Forexpros – The euro remained sharply lower against the U.S. dollar on Tuesday, as Greece’s call for a referendum on the recent bailout deal sparked fresh concerns over the debt crisis in the euro zone.
EUR/USD hit 1.3609 during U.S. morning trade, the pair’s lowest since October 12; the pair subsequently consolidated at 1.3660, tumbling 1.42%.
The pair was likely to find support at 1.3518, the low of September 29 and resistance at 1.3900, the high of October 21.
The single currency came under pressure amid fears that Greece could move closer to a sovereign default, increasing the risk of contagion in global financial markets, if the vote on the bailout deal is rejected.
Speaking in the wake of the shock announcement, Eurogroup Chairman Jean-Claude Juncker said it had piled “great nervousness and insecurity” onto an already very insecure situation for the euro zone economy.
German Chancellor Angela Merkel and French President Nicolas Sarkozy planned to meet with Greek officials in Cannes on Wednesday, ahead of the November 3-4 Group of 20 meetings.

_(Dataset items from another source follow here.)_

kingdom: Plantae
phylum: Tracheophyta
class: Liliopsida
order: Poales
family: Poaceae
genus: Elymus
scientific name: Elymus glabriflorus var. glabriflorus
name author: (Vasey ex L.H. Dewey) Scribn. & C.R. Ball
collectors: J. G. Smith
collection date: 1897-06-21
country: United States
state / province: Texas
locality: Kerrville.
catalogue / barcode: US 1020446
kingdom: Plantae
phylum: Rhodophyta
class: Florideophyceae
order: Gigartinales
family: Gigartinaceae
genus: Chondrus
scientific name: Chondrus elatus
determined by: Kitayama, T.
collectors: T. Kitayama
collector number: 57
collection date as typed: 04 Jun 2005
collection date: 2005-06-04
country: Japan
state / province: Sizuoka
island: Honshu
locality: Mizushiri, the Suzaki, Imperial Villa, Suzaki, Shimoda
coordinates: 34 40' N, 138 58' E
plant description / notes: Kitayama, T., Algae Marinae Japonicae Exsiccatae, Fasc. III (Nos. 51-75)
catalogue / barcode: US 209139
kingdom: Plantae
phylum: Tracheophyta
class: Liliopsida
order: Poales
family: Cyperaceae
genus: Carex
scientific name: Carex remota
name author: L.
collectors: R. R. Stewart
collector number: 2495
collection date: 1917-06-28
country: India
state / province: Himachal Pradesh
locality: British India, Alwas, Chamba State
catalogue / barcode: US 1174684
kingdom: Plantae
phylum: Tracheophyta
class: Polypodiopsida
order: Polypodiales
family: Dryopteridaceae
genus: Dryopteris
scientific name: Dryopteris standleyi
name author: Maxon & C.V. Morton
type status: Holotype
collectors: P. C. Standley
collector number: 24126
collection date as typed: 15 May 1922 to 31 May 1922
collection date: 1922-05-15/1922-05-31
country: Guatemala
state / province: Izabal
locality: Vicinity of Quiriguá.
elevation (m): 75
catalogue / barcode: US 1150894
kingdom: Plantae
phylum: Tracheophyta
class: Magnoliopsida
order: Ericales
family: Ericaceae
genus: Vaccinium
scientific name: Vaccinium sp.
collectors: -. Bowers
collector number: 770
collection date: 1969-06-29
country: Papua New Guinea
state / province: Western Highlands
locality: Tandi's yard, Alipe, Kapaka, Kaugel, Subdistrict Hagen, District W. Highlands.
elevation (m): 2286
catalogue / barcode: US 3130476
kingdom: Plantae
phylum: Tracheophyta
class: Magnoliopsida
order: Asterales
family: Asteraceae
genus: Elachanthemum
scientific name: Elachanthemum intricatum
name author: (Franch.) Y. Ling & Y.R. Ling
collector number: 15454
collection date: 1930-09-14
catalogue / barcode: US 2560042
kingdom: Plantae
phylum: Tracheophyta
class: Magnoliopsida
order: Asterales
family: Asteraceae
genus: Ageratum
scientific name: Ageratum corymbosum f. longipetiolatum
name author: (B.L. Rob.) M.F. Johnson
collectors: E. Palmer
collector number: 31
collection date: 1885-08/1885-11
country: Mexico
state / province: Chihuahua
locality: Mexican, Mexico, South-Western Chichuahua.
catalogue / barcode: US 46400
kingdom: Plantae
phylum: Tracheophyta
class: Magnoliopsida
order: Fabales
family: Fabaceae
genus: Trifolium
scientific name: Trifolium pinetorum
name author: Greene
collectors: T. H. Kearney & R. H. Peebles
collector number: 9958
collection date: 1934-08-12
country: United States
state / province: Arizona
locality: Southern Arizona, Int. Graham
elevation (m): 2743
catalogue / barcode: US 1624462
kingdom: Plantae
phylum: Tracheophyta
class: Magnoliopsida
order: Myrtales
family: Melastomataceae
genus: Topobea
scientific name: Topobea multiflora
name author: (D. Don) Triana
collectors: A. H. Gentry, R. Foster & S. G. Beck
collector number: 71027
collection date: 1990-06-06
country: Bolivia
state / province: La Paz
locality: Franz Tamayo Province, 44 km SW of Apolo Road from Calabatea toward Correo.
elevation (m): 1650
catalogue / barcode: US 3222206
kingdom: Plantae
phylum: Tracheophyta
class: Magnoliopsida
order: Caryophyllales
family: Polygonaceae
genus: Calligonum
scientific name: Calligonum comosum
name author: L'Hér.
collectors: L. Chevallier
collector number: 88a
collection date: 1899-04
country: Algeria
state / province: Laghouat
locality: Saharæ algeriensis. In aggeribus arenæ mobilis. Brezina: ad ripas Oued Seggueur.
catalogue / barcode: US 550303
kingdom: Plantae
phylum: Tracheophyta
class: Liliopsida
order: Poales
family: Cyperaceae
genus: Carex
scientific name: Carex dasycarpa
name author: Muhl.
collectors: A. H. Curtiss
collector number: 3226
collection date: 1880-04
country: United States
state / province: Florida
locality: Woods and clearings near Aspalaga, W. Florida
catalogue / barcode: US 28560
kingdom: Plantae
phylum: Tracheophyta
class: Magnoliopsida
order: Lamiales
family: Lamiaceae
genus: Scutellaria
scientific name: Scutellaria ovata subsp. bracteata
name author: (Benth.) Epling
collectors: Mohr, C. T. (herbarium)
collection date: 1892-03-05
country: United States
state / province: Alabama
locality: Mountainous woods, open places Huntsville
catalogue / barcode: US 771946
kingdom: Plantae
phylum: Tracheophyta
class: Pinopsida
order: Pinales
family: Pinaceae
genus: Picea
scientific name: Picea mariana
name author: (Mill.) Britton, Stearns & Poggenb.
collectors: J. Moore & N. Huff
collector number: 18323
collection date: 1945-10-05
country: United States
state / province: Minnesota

France and Germany expressed hopes to implement the package of anti-crisis measures agreed on at last Thursday’s European Union summit “in the quickest time frame.”
Meanwhile, industry data showed that the pace of U.S. manufacturing activity slowed unexpectedly in October.
The Institute for Supply Management said its index of purchasing managers dipped to 50.8 from 51.6 the previous month, confounding expectations for a gain to 52.1.
The euro was also down against the pound with EUR/GBP shedding 0.49%, to hit 0.8571.
Also Tuesday, government data showed that Chinese manufacturing activity fell to its lowest level since February 2009 in October, while the Reserve Bank of Australia’s decision to cut interest rates for the first time in more than two years underlined weakness in the global economy.